### ACTIVITY
Determine how many lines in these records hold "comparator". Only the number is wanted.

### DATA PROVIDED
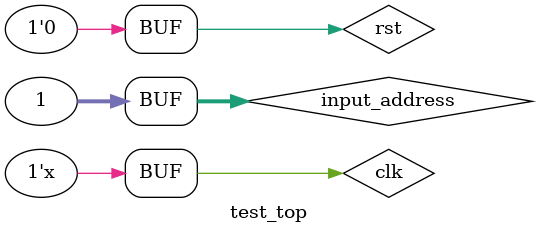
<source format=v>
`timescale 1ns / 1ps


module test_top;

	// Inputs
	reg clk;
	reg rst;
	reg [31:0] input_address;

	// Outputs
	wire [31:0] output_data;

	// Instantiate the Unit Under Test (UUT)
	Top uut (
		.clk(clk), 
		.rst(rst), 
		.input_address(input_address), 
		.output_data(output_data)
	);

	initial begin
		// Initialize Inputs
		clk = 0;
		rst = 1;
		input_address = 1;
		
		// Wait 100 ns for global reset to finish
		#100;
		rst = 0;
      input_address = 1;
		// Add stimulus here
	end
   always begin
		#50;
		clk = ~clk;
	end      
endmodule


</source>
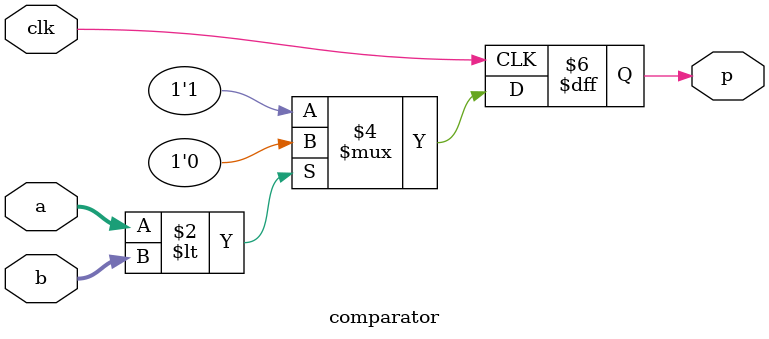
<source format=v>
module comparator (
    p,
    a,
    b,
    clk,
);
  parameter integer N = 8;
  input [N-1:0] a, b;
  input clk;
  output p;

  // assign q = (a<b)?v2cdfg/yosys_data1/comparator.v1'b0:1'b1;
  always @(posedge clk) begin
    if (a < b) begin
      p = 1'b0;
    end else begin
      p = 1'b1;
    end
  end
endmodule

</source>
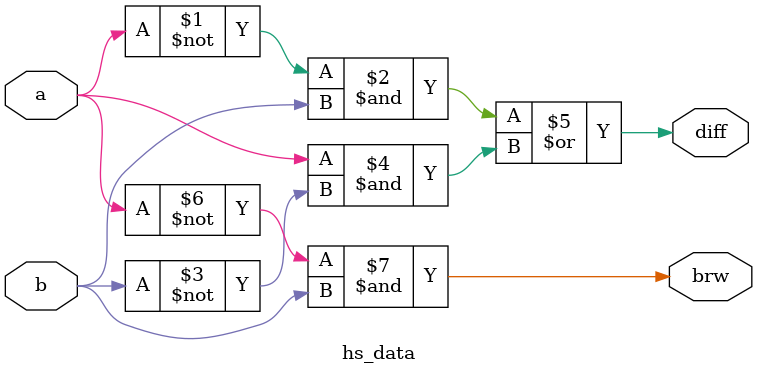
<source format=v>
module hs_data(a,b,diff,brw);

input a,b;
output diff,brw;

assign diff = (~a & b) | (a & ~b);
assign brw = ~a&b;

endmodule


</source>
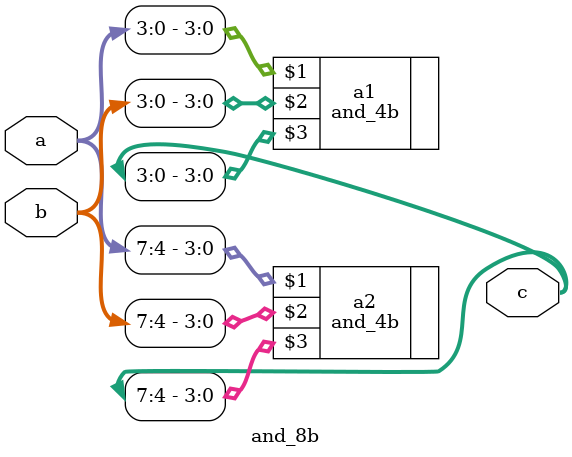
<source format=v>
`include "and_4b.v"

module and_8b(input[7:0] a, b, output[7:0] c);
    and_4b a1(a[3:0], b[3:0], c[3:0]);
    and_4b a2(a[7:4], b[7:4], c[7:4]);
endmodule
</source>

### REPLY
2